-------- GIVEN ENTRIES

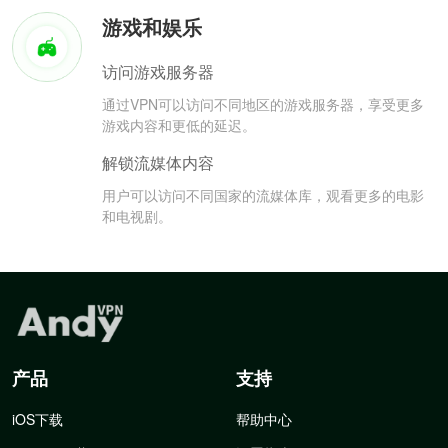
游戏和娱乐
访问游戏服务器
通过VPN可以访问不同地区的游戏服务器，享受更多
游戏内容和更低的延迟。
解锁流媒体内容
用户可以访问不同国家的流媒体库，观看更多的电影
和电视剧。
产品
支持
iOS下载
帮助中心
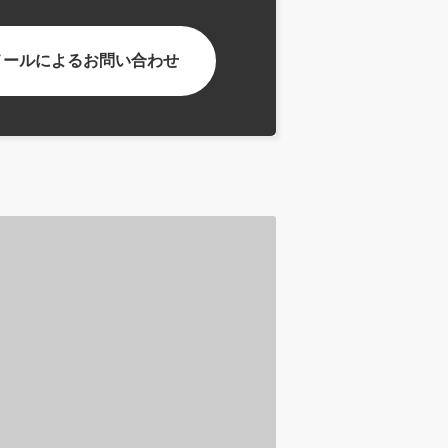
メールによるお問い合わせ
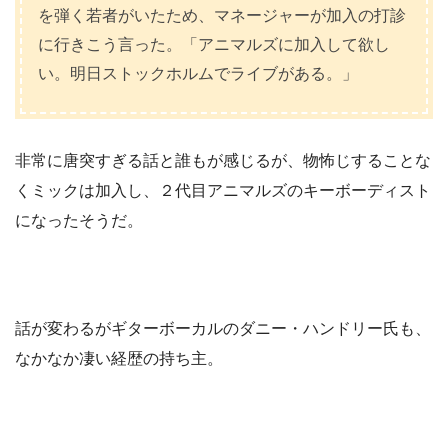
を弾く若者がいたため、マネージャーが加入の打診
に行きこう言った。「アニマルズに加入して欲し
い。明日ストックホルムでライブがある。」
非常に唐突すぎる話と誰もが感じるが、物怖じすることな
くミックは加入し、２代目アニマルズのキーボーディスト
になったそうだ。
話が変わるがギターボーカルのダニー・ハンドリー氏も、
なかなか凄い経歴の持ち主。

----------------

PROBLEM DETAILS: Would you set down the records above once more, exactly, with the pictures removed?

OUTPUT:
游戏和娱乐
访问游戏服务器
通过VPN可以访问不同地区的游戏服务器，享受更多
游戏内容和更低的延迟。
解锁流媒体内容
用户可以访问不同国家的流媒体库，观看更多的电影
和电视剧。
产品
支持
iOS下载
帮助中心
メールによるお問い合わせ
を弾く若者がいたため、マネージャーが加入の打診
に行きこう言った。「アニマルズに加入して欲し
い。明日ストックホルムでライブがある。」
非常に唐突すぎる話と誰もが感じるが、物怖じすることな
くミックは加入し、２代目アニマルズのキーボーディスト
になったそうだ。
話が変わるがギターボーカルのダニー・ハンドリー氏も、
なかなか凄い経歴の持ち主。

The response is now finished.